**What is required:** Set down the entries again word for word, without any of the images.

Stored data:
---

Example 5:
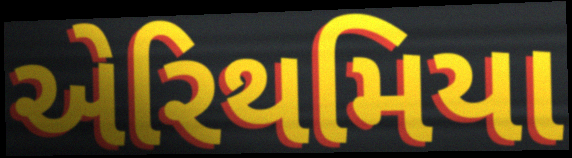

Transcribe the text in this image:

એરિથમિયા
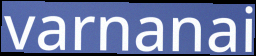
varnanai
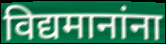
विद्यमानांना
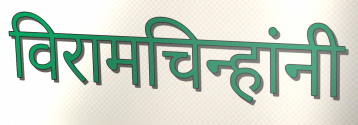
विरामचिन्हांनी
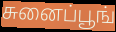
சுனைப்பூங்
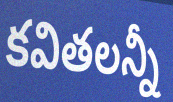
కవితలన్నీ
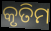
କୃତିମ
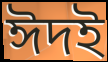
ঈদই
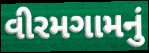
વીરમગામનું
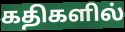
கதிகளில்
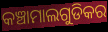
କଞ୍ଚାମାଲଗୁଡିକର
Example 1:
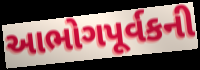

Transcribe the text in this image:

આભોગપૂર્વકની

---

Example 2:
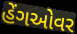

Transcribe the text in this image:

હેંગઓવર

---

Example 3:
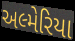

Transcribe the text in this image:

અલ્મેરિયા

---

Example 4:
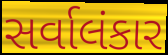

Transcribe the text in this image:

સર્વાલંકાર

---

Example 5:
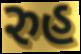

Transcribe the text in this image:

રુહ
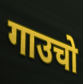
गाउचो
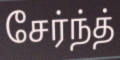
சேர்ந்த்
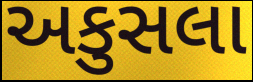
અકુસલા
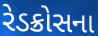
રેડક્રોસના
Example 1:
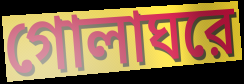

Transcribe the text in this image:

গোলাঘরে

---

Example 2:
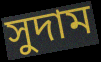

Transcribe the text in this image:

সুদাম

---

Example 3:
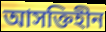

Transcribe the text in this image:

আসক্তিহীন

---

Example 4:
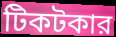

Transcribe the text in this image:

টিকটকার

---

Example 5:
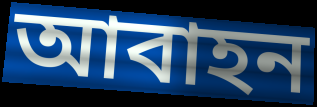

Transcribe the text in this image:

**Final answer:**
---

Example 5:

Transcribe the text in this image:

એરિથમિયા
varnanai
विद्यमानांना
विरामचिन्हांनी
சுனைப்பூங்
కవితలన్నీ
କୃତିମ
ঈদই
વીરમગામનું
கதிகளில்
କଞ୍ଚାମାଲଗୁଡିକର
Example 1:

Transcribe the text in this image:

આભોગપૂર્વકની

---

Example 2:

Transcribe the text in this image:

હેંગઓવર

---

Example 3:

Transcribe the text in this image:

અલ્મેરિયા

---

Example 4:

Transcribe the text in this image:

સર્વાલંકાર

---

Example 5:

Transcribe the text in this image:

રુહ
गाउचो
சேர்ந்த்
અકુસલા
રેડક્રોસના
Example 1:

Transcribe the text in this image:

গোলাঘরে

---

Example 2:

Transcribe the text in this image:

সুদাম

---

Example 3:

Transcribe the text in this image:

আসক্তিহীন

---

Example 4:

Transcribe the text in this image:

টিকটকার

---

Example 5:

Transcribe the text in this image:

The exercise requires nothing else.